The Empty Nest: Opportunity or Crisis? (Part 2)

…continuing from Part 1 of The Empty Nest: Opportunity or Crisis

It can be a crisis:

  • If the kids have been the primary focus of your life. As important as it is to love our children and love the job of parenting, it’s also a stage of life, not the whole of it. Those who have thrown themselves into parenting to the exclusion of their own interests do sometimes find themselves wandering the empty house, feeling like their purpose in life has vanished. They aren’t wrong. Their purpose for those 18-plus years has reached an endpoint. Now it’s time to redefine the relationship with the child, the spouse if there is one, and with the self. It can be disorienting. If it hasn’t been prepared for, it can truly feel like a crisis of identity, purpose and meaning.Grieving the life stage and the loss of all the activity and daily emotional connection with multiple people having multiple needs can go on too long if there isn’t some thing and some people to take its place. If it lasts more than a month after the last child leaves home, it’s probably a good idea to see a counselor to help you through.
  • If other parents on the bleachers were your only friends. It’s easy to think you have a busy social life when you are around people all the time due to children’s activities.

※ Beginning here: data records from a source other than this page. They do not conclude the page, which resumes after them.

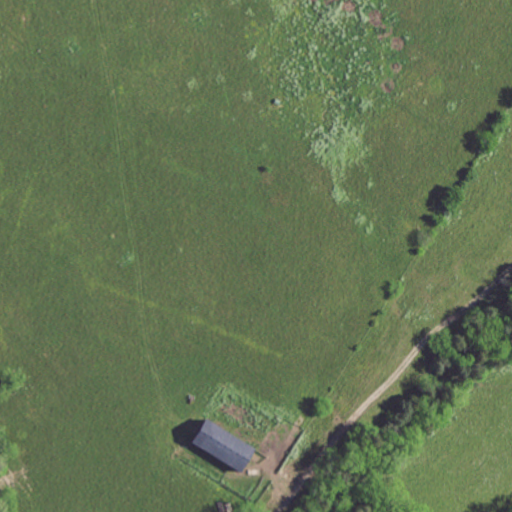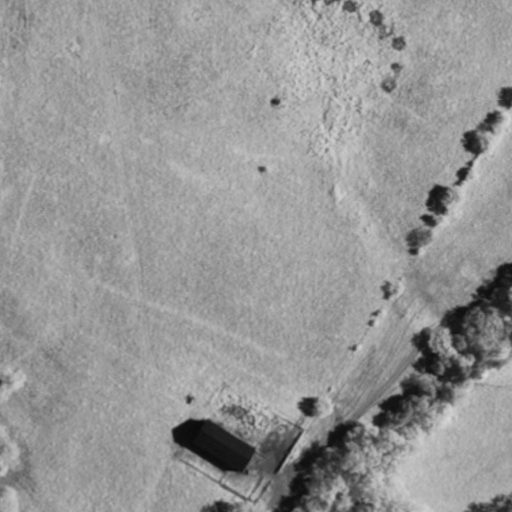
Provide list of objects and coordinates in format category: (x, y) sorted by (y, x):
road: (396, 372)
building: (219, 446)
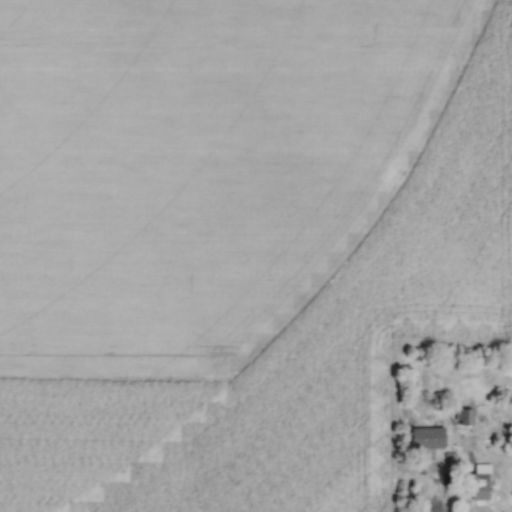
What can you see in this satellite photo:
building: (465, 416)
building: (430, 438)
building: (483, 481)
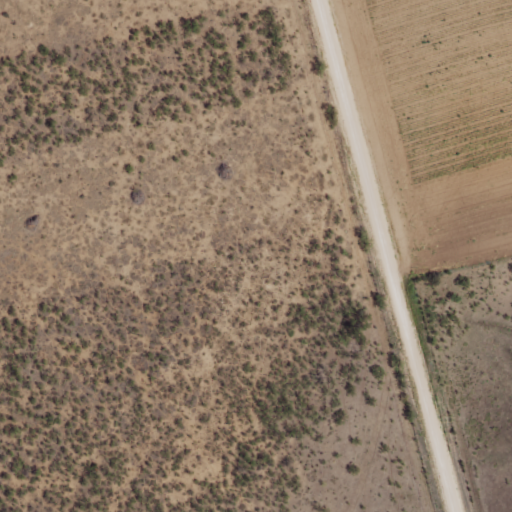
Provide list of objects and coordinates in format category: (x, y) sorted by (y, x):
road: (367, 256)
road: (447, 286)
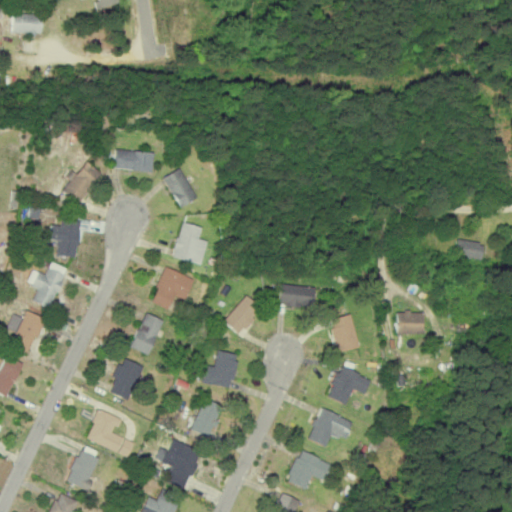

But sharing a bleacher or carpool doesn’t necessarily mean that you are sharing a friendship. Many parents can’t find the time to develop real adult friendships when in the thick of parenting. When the children leave, they find themselves with few or even no meaningful and deep adult relationships.
  • If the kids were a distraction from things going wrong with your relationship. Some couples bury themselves in work and children’s activities as a way to avoid dealing with the fact that they are growing apart. When the kids leave, they find themselves looking at each other and seeing a stranger. Left to themselves, all the little irritations and big disagreements that have been left unattended come into focus.Sometimes such couples can take a deep breath, have some very painful and yet productive conversations, and make the changes they need to make to face the next stage of life together. Sometimes they need the help and support of a couples counselor to know even where to begin. It’s always worth a shot. You’ve done the job of raising the kids together. Now it’s possible that you can rediscover the love and interest that brought you together in the first place.
  • If you didn’t prepare the kids to be independent. Kids who were over-parented don’t want the parenting to stop. They want their parents to continue to monitor their homework, help them with their papers, bail them out when they overspend and bawl out the roommate they can’t stand. It may be tempting to participate and protect. But doing so will further impede their growing up and will prevent you from moving to the next stage of life.
  • If you are depressed by the idea that you are no longer needed as an active parent. Needing to be needed in order to feel like you have a place in the world isn’t healthy. It means you are always dependent on having a “needy someone” to be your partner in the transaction. It’s time to find another way to relate to others and to feel good about yourself.

Opportunity or Crisis?

Parenting is a wonderful, joyful, frustrating, humbling and important stage of life. But once the intense time of getting the children to adulthood is over, it’s up to us to decide what we will do with the rest of life that is available to us. Certainly, staying in touch and relating to our children as adults should be part of the next stage. But our kids can’t continue to be the center of our lives if they are to be healthy adults with new families. It’s their turn to be partners and parents. It’s our turn to rediscover ourselves.

Whether this new life stage is an opportunity or crisis is up to us. One of the marvelous things about being human is that we can decide what we want to do next. Sometimes we have enough perspective and personal resources to do it on our own. If we’re in crisis, we may need to reach for some professional help to say goodbye to that chapter and hello to a new one. However it happens, it’s yet another chance to grow.